**PARTS OF THE EXERCISE**:
1 – Answer the following from the abstract on oxaliplatin-induced neuropathy:
(a) What dose, route and duration of oxaliplatin treatment were given to the rats?
(b) Which compound is identified as the most active enantiomer of a novel α7 nAChR agonist?
(c) In which regions did agonist treatment enhance astrocyte density?
2 – Using the abstract on oxaliplatin-induced neuropathy, explain in one to three sentences why an α7 AChR-dependent modulation of glial functions is suggested.
3 – Reproduce word for word the portion of the abstract on oxaliplatin-induced neuropathy beginning at "Involvement of α7" and ending at "during oxaliplatin-induced neuropathy.".

━━━━━ EXCERPTED PASSAGE

Involvement of α7 nAChR subtype in rat oxaliplatin-induced neuropathy: Effects of selective activation

- Alpha7 nAChR is down-regulated during oxaliplatin-induced neuropathy.
- Repeated treatments with a new selective agonist restore receptor levels reducing pain.
- Alpha7 nAChR agonists protect by oxaliplatin-induced nervous damage.
- Alpha7 nAChR stimulation increased glial cell number in a region-specific manner.

Oxaliplatin, unlike other platinum anticancer agents, has only mild toxic effects on the hematopoietic, urinary and gastrointestinal systems. Its dose-limiting side effect is neurotoxicity that may evolve to a neuropathic syndrome which is difficult to treat.In this study we treated rats with oxaliplatin (2.4 mg/kg/day intraperitoneally, for 3 weeks), and observed that expression levels of the α7 nicotinic acetylcholine receptor (nAChR) subunit were dramatically decreased both in the peripheral and central nervous system. The repeated administration (30 mg/kg/day per os, for 3 weeks) of (R)-ICH3, the most active enantiomer of a novel α7 nAChR agonist, and of PNU-282987 prevented the receptor down-regulation. On the other hand, both agonists per se up-regulated the α7 nAChR subunit compared to control. (R)-ICH3 and PNU-282987 significantly reduced oxaliplatin-dependent alterations of the pain threshold when noxious or non-noxious stimuli were used. Further ex vivo analysis highlighted their neuroprotective effects in dorsal root ganglia and peripheral nerves. The two agonists did not prevent the increase in microglia cell number induced by oxaliplatin in the central nervous system. Astrocyte density was enhanced by the agonist treatment in the spinal cord, thalamus and somatosensory area 1 as opposed to the effects of oxaliplatin treatment. (R)-ICH3 and PNU-282987 per se increased glial cell number in a region-specific manner.In summary, α7 nAChR is involved in oxaliplatin-dependent neuropathology and the agonists (R)-ICH3 and PNU-282987 reduce pain and protect nervous tissue with concomitant glial activation. Since glial cells play a role both in pain and in neuroprotection, an α7 AChR-dependent modulation of glial functions is suggested to distinguish rescue signals from the pathological pain-mediating pathway.

━━━━━━━━━━
━━━━━ MATERIAL SUPPLIED

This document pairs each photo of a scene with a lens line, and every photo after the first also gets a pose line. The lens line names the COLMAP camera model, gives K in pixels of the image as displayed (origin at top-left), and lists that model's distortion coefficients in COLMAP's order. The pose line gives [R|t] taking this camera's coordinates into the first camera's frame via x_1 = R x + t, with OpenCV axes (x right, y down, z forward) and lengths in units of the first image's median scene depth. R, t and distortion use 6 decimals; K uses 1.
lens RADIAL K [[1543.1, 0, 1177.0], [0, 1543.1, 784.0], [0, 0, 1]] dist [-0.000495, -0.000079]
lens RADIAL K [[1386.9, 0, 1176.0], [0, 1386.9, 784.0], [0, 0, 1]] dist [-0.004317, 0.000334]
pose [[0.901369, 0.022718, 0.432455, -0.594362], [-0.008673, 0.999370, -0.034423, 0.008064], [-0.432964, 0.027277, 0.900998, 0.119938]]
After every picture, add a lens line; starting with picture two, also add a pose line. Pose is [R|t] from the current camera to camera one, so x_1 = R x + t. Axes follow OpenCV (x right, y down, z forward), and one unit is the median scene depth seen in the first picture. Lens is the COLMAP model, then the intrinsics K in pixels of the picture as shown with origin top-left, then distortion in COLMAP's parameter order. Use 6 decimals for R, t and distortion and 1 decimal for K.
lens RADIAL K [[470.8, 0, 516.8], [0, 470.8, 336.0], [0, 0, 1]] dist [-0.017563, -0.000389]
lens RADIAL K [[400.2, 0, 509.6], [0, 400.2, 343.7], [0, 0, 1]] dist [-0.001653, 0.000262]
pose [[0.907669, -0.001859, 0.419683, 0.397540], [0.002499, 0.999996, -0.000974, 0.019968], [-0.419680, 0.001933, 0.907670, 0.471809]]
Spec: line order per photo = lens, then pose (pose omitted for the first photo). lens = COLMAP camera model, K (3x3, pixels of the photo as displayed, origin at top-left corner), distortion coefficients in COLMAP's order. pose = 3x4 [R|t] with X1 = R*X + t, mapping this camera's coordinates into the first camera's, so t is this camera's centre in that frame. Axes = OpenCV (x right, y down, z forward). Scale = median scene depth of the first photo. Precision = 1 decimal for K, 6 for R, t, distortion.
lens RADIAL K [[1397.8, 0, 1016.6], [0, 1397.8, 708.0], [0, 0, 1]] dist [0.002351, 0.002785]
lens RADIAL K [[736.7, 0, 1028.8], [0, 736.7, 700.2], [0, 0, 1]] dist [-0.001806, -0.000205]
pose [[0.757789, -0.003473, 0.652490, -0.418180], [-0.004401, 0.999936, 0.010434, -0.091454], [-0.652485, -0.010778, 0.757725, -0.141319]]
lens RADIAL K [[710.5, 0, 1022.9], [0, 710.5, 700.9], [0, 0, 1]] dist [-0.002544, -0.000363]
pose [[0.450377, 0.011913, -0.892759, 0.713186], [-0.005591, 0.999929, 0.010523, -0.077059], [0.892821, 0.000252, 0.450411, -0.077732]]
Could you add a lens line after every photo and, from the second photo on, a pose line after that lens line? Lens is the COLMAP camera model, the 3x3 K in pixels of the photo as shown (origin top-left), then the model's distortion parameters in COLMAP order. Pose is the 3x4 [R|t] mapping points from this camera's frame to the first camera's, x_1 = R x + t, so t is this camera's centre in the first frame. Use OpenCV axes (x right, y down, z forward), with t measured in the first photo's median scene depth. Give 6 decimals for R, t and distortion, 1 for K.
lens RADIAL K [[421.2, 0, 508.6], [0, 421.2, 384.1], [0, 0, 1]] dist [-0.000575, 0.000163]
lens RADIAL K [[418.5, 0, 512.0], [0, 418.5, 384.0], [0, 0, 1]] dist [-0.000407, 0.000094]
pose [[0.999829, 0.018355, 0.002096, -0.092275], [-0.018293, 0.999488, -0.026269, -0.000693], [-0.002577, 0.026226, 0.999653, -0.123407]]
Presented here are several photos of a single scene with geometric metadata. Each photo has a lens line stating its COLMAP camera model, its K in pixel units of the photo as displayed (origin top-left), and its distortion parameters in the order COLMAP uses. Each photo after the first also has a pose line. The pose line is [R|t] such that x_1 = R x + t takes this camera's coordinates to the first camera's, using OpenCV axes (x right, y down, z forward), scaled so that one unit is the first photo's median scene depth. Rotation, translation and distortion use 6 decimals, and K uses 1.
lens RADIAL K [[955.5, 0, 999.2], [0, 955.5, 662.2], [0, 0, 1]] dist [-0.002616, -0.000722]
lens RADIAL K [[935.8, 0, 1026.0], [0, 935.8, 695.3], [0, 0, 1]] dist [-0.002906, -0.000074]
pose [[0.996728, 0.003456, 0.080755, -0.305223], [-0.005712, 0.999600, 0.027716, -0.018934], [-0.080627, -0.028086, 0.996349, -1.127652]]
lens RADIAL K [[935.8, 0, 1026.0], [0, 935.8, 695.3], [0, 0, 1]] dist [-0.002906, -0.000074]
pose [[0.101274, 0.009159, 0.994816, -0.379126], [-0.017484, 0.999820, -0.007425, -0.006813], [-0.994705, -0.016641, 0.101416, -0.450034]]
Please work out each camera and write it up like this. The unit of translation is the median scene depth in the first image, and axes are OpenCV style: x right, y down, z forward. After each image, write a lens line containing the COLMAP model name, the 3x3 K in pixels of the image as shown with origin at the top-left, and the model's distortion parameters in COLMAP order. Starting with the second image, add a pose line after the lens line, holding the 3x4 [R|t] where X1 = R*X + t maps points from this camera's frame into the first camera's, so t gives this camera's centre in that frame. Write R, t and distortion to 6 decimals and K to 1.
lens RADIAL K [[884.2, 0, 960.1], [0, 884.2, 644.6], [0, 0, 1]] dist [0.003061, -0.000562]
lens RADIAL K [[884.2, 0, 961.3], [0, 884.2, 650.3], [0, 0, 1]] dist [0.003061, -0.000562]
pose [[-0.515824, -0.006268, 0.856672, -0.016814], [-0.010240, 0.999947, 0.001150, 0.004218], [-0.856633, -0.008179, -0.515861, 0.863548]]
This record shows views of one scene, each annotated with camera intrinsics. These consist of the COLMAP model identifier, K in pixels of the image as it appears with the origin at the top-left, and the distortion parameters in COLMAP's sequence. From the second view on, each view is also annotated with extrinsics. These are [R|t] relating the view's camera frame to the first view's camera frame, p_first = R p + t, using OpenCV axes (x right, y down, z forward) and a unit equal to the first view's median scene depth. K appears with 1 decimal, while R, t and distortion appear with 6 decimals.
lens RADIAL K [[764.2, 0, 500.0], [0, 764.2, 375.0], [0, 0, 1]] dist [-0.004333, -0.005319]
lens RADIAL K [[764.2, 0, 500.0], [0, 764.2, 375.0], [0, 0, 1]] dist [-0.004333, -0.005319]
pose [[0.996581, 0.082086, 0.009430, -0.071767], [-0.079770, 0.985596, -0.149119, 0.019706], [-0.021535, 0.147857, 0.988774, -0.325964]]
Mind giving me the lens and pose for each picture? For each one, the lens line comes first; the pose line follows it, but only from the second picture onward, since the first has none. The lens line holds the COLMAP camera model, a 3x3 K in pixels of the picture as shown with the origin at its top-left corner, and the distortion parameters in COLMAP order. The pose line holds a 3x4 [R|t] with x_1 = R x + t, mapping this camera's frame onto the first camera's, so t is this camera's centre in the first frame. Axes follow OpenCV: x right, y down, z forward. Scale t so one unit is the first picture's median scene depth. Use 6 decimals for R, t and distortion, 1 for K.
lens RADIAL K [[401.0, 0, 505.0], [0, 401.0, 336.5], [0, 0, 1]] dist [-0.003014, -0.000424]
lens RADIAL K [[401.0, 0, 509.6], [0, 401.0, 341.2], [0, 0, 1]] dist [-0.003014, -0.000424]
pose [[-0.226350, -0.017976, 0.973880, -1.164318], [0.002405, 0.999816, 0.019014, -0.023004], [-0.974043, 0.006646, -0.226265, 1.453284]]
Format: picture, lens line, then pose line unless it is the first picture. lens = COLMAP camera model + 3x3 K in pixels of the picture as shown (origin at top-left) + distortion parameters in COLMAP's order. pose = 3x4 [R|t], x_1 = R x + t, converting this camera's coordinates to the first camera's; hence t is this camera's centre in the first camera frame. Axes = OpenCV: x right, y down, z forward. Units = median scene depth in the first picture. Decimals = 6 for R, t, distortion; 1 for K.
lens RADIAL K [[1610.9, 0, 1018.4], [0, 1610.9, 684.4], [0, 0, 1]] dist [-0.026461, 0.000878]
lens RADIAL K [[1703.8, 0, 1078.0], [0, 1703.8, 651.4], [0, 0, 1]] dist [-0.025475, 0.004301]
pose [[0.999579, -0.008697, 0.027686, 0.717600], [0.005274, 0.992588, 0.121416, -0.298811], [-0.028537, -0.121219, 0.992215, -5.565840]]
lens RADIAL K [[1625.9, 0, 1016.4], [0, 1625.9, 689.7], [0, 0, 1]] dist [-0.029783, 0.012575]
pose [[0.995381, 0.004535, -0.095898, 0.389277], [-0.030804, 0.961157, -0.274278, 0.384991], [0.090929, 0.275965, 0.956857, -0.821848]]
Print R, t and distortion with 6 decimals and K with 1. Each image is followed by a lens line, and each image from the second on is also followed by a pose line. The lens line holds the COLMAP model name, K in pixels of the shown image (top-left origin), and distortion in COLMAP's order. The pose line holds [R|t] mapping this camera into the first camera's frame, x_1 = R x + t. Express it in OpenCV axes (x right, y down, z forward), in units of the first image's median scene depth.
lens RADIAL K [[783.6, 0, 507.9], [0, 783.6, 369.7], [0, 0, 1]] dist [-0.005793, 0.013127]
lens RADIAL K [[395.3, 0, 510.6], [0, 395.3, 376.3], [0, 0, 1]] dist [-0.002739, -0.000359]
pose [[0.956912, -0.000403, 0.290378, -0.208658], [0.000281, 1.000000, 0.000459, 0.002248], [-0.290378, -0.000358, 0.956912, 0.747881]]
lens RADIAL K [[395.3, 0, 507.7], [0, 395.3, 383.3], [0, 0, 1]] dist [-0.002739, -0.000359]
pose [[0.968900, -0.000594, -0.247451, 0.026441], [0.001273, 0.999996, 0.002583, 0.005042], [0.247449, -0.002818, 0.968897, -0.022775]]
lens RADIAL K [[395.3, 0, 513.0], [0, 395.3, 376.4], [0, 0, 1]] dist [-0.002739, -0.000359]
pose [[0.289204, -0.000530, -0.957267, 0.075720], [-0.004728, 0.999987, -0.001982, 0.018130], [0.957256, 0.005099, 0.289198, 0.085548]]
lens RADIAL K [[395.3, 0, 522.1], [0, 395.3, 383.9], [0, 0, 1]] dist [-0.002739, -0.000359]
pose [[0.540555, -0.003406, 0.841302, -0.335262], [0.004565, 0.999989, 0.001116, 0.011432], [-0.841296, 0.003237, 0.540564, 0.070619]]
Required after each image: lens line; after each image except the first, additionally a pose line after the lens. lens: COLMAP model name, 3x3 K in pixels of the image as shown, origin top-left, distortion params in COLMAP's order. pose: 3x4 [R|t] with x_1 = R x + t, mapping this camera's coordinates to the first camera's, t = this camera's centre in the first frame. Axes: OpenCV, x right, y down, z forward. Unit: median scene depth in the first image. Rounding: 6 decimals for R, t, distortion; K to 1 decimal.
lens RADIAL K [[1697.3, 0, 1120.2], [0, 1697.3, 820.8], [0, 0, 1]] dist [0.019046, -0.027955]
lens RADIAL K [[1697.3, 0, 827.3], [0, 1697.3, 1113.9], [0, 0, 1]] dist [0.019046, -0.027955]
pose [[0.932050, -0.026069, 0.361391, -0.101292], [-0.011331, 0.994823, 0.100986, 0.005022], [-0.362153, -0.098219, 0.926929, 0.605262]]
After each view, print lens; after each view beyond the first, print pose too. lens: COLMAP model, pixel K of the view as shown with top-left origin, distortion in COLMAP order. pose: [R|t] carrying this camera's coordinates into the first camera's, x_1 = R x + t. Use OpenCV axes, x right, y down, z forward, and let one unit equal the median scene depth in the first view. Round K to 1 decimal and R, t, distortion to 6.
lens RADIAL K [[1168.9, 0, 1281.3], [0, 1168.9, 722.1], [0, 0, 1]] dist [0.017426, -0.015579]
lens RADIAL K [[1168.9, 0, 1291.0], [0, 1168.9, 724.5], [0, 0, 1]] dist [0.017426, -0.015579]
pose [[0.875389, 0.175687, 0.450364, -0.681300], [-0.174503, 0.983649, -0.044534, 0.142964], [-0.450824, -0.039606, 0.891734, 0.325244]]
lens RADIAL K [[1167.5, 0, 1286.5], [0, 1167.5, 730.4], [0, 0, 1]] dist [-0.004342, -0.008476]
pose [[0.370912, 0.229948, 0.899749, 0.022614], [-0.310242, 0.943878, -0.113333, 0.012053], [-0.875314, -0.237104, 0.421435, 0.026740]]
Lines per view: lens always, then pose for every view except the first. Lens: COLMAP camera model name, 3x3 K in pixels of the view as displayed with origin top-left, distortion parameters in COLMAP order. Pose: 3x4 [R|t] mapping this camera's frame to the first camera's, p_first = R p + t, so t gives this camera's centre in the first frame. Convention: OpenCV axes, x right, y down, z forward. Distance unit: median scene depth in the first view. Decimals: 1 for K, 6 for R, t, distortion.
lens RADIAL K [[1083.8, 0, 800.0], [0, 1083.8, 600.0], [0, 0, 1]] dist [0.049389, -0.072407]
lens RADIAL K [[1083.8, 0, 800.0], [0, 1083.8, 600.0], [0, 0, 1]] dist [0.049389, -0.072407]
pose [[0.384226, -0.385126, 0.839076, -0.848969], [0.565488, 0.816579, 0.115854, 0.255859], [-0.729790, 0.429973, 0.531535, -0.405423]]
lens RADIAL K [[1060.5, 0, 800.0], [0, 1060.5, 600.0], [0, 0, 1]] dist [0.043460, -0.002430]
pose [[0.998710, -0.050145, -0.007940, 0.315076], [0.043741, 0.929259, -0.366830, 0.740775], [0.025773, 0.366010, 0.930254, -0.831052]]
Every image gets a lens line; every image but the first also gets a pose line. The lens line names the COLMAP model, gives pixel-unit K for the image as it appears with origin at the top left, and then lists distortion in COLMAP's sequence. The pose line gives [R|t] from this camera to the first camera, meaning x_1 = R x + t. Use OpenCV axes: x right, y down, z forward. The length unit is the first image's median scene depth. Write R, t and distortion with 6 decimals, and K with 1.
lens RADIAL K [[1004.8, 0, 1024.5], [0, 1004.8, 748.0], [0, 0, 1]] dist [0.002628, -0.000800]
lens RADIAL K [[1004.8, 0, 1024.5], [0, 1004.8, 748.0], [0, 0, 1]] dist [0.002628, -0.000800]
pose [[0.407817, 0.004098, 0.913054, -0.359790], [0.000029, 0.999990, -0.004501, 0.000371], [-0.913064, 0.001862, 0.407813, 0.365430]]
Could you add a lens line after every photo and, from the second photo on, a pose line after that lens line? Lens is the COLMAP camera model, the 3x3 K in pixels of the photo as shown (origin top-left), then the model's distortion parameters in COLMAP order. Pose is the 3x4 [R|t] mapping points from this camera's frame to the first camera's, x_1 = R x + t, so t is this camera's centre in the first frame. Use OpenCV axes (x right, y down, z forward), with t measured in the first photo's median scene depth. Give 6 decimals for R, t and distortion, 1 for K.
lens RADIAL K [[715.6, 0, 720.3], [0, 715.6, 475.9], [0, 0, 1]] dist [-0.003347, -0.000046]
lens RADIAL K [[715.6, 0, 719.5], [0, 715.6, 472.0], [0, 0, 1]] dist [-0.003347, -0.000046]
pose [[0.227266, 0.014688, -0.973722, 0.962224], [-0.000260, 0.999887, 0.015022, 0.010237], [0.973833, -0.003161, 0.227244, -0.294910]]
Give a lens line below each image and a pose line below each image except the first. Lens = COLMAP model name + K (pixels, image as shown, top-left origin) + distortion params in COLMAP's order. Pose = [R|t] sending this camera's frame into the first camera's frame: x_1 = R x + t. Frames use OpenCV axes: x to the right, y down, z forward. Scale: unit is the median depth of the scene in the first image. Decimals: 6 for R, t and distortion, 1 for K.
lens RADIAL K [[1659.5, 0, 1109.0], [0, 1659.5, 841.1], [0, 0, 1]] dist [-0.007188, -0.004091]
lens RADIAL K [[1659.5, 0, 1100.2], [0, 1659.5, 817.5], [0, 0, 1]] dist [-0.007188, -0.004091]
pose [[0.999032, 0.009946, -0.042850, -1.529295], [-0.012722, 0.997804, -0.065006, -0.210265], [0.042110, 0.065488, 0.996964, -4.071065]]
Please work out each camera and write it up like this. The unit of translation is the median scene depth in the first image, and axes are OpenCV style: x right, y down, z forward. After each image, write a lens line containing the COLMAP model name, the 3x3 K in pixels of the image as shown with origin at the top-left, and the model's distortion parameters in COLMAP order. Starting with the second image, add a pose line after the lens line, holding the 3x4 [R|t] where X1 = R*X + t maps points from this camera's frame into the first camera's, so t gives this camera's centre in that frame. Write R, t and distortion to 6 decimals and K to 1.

━━━━━━━━━━

**RESULTS BY TASK**:
1 –
(a) 2.4 mg/kg/day, given intraperitoneally, for 3 weeks.
(b) (R)-ICH3.
(c) The spinal cord, the thalamus and somatosensory area 1.

2 – Glial cells play a role in both pain and neuroprotection. The agonists reduced pain and protected nervous tissue while glial cells were activated. An α7 AChR-dependent modulation of glial functions is therefore proposed as the way rescue signals are distinguished from the pathological pain-mediating pathway.

3 –
Involvement of α7 nAChR subtype in rat oxaliplatin-induced neuropathy: Effects of selective activation

- Alpha7 nAChR is down-regulated during oxaliplatin-induced neuropathy.